■ **ABOUT THIS EXERCISE**: Transcribe all the text in the material below word for word, and leave the pictures themselves out of your answer.

■ **DATA TO PROCESS**:
--- START ---
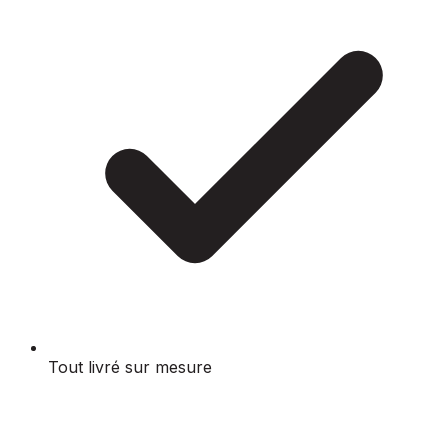
Tout livré sur mesure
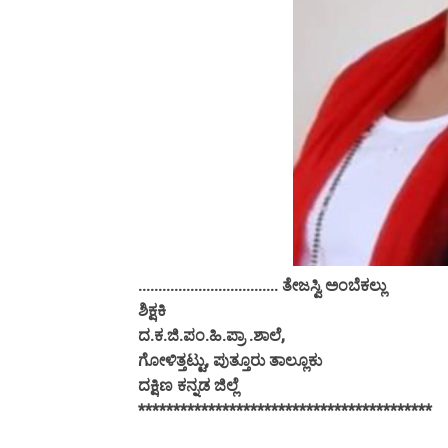
................................... ತೇಜಸ್ವಿ ಅಂಬೆಕಲ್ಲು
ಶಿಕ್ಷಕಿ
ದ.ಕ.ಜಿ.ಪಂ.ಹಿ.ಪ್ರಾ .ಶಾಲೆ,
ಗೋಳಿತ್ತಟ್ಟು, ಪುತ್ತೂರು ತಾಲ್ಲೂಕು
ದಕ್ಷಿಣ ಕನ್ನಡ ಜಿಲ್ಲೆ
******************************************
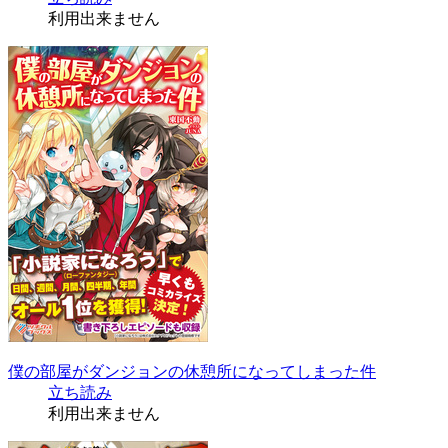
利用出来ません
僕の部屋がダンジョンの休憩所になってしまった件
立ち読み
利用出来ません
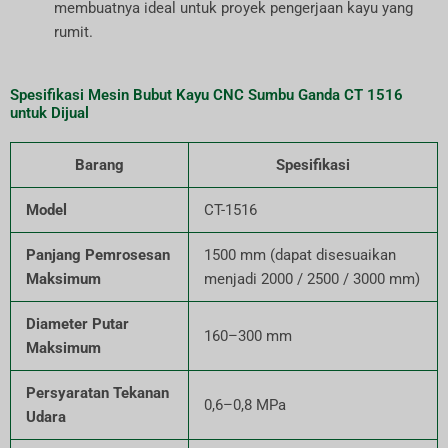
membuatnya ideal untuk proyek pengerjaan kayu yang
rumit.
Spesifikasi Mesin Bubut Kayu CNC Sumbu Ganda CT 1516
untuk Dijual
Barang
Spesifikasi
Model
CT-1516
Panjang Pemrosesan
1500 mm (dapat disesuaikan
Maksimum
menjadi 2000 / 2500 / 3000 mm)
Diameter Putar
160–300 mm
Maksimum
Persyaratan Tekanan
0,6–0,8 MPa
Udara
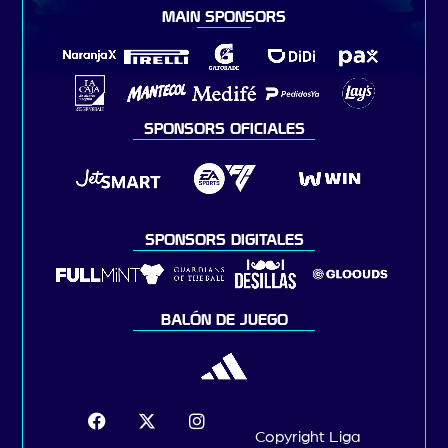
MAIN SPONSORS
SPONSORS OFICIALES
SPONSORS DIGITALES
BALÓN DE JUEGO
Copyright Liga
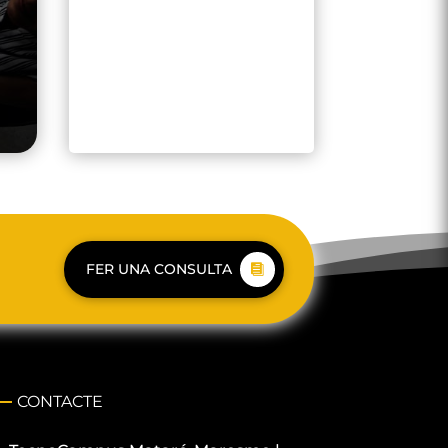
FER UNA CONSULTA
CONTACTE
--- END ---
■ **ANSWER BELOW**:
Tout livré sur mesure
................................... ತೇಜಸ್ವಿ ಅಂಬೆಕಲ್ಲು
ಶಿಕ್ಷಕಿ
ದ.ಕ.ಜಿ.ಪಂ.ಹಿ.ಪ್ರಾ .ಶಾಲೆ,
ಗೋಳಿತ್ತಟ್ಟು, ಪುತ್ತೂರು ತಾಲ್ಲೂಕು
ದಕ್ಷಿಣ ಕನ್ನಡ ಜಿಲ್ಲೆ
******************************************
利用出来ません
僕の部屋がダンジョンの休憩所になってしまった件
立ち読み
利用出来ません
membuatnya ideal untuk proyek pengerjaan kayu yang
rumit.
Spesifikasi Mesin Bubut Kayu CNC Sumbu Ganda CT 1516
untuk Dijual
Barang
Spesifikasi
Model
CT-1516
Panjang Pemrosesan
1500 mm (dapat disesuaikan
Maksimum
menjadi 2000 / 2500 / 3000 mm)
Diameter Putar
160–300 mm
Maksimum
Persyaratan Tekanan
0,6–0,8 MPa
Udara
MAIN SPONSORS
SPONSORS OFICIALES
SPONSORS DIGITALES
BALÓN DE JUEGO
Copyright Liga
FER UNA CONSULTA
CONTACTE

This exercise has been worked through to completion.